I know what many of you may be thinking. It is an odd list. Why sideboard Thalia, Guardian of Thraben? Isn’t the creature count too low? Liliana of the Veil in the sideboard? Two Gaddock Teegs? All these are valid questions. And I will be more than happy to answer them…in my next article. I want to make sure to leave you with some incentive to read my next piece!

However, I will answer how I am planning on beating True-Name Nemesis with this deck. First of all, I have my trusted Sword of Fire and Ice. In testing, this Sword has been connecting for some awesome card advantage time and time again. Especially since my list includes many fliers in the form of Lingering Souls, Scryb Ranger, and an Elspeth jump ability, I am able to ignore the fact that protection from blue and red often fails to provide evasion. Against True-Name Nemesis, it certainly matters.
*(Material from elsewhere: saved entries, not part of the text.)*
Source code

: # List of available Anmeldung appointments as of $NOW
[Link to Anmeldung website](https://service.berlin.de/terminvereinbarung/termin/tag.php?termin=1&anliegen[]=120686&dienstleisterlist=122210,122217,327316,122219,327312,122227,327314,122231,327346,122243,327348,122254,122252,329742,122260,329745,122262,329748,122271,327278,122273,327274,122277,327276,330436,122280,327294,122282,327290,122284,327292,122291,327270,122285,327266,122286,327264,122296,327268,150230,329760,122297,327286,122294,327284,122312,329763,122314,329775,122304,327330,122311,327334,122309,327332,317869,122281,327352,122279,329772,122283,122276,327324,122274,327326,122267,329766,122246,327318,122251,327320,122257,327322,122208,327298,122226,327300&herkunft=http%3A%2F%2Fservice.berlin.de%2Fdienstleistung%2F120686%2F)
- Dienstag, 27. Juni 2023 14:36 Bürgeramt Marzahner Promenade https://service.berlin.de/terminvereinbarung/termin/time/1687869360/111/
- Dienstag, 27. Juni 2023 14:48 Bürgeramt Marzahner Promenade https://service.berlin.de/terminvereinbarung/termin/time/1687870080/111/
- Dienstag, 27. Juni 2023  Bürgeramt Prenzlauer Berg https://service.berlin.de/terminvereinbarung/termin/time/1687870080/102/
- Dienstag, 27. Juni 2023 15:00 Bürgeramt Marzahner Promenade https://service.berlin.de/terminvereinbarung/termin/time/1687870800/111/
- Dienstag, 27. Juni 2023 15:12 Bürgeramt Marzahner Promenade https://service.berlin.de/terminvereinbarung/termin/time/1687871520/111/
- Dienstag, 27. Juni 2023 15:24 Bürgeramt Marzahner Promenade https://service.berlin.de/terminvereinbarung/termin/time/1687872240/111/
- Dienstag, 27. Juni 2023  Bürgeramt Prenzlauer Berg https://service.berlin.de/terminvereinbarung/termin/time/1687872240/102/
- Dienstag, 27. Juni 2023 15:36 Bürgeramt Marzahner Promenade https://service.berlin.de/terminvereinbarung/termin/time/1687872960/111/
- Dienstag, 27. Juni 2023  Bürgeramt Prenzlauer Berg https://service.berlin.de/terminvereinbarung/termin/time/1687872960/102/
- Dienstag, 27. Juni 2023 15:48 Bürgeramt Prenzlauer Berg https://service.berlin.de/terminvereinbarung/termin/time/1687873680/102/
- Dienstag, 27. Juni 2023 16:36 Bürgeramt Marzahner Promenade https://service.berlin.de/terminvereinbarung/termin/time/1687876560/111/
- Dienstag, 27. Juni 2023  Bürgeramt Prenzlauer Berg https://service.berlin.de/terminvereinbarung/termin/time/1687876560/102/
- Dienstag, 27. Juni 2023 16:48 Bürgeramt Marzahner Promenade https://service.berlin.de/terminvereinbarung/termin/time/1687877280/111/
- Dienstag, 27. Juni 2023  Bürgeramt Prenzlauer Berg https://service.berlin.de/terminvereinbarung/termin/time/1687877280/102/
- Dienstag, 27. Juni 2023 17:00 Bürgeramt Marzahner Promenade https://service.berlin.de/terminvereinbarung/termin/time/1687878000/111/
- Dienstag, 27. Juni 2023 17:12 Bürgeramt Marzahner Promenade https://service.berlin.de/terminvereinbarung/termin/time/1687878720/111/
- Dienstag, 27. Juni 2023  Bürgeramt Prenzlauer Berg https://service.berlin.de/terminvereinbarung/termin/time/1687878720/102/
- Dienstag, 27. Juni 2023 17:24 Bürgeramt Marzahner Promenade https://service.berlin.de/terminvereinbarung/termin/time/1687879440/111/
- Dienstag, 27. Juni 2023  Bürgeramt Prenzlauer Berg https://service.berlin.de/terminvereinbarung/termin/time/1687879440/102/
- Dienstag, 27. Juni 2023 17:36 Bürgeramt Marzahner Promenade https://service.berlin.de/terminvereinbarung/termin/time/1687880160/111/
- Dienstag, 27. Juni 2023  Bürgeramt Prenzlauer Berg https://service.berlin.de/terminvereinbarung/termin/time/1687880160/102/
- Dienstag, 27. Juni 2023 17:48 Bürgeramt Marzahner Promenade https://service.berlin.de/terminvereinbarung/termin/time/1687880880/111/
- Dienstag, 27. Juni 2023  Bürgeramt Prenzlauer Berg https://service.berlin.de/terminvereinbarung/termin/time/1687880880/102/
Second, my Zealous Persecutions have been a game changer in many matchups. It comes in against Elves, Goblins, Maverick, Death and Taxes, UWx with Lingering Souls,etc. It is a wide catch all and helps race opponents; especially when I have Lingering Souls tokens of my own! Did I mention it gets rid of Nemesis?

ThoughtseizeThird, I have maindeck Thoughtseizes. Part of the reason for bringing them in is due to spying opponent’s hands, but part of it is to catch the opponent with their, er, hands down. Fortunately, in control builds, True-Name Nemesis comes down on the third turn at the earliest. Thoughtseize is a great way to get rid of the menace before it hits the battlefield. The powerful sorcery also provides much needed disruption against combo, midrange, and even aggro builds. I think this is one of the key cards Maverick has been happy to sideboard, yet could easily be main decked. You may now be connecting the dots on why I sideboarded my Thalias…

I think the new wave of Mavericks relies more heavily on powerful spells backing powerful creatures instead of simply a board control strategy we have gotten so used to. But for the breakdown of the Neo-Dark Maverick, I will have you waiting in much anticipation

Don’t Get the Blues!

I hope that my articles will facilitate sharpening of each other. I am hoping to dissect some tournaments I attend and evaluate certain cards as well as decks that are not blue. I also hope to provide some interesting lists that are floating around here in Japan. Let me know if you are interested and we will see where we can go from there.

I think it is high time we get over the blues and enter a land where all colors are treated equal. Who’s with me?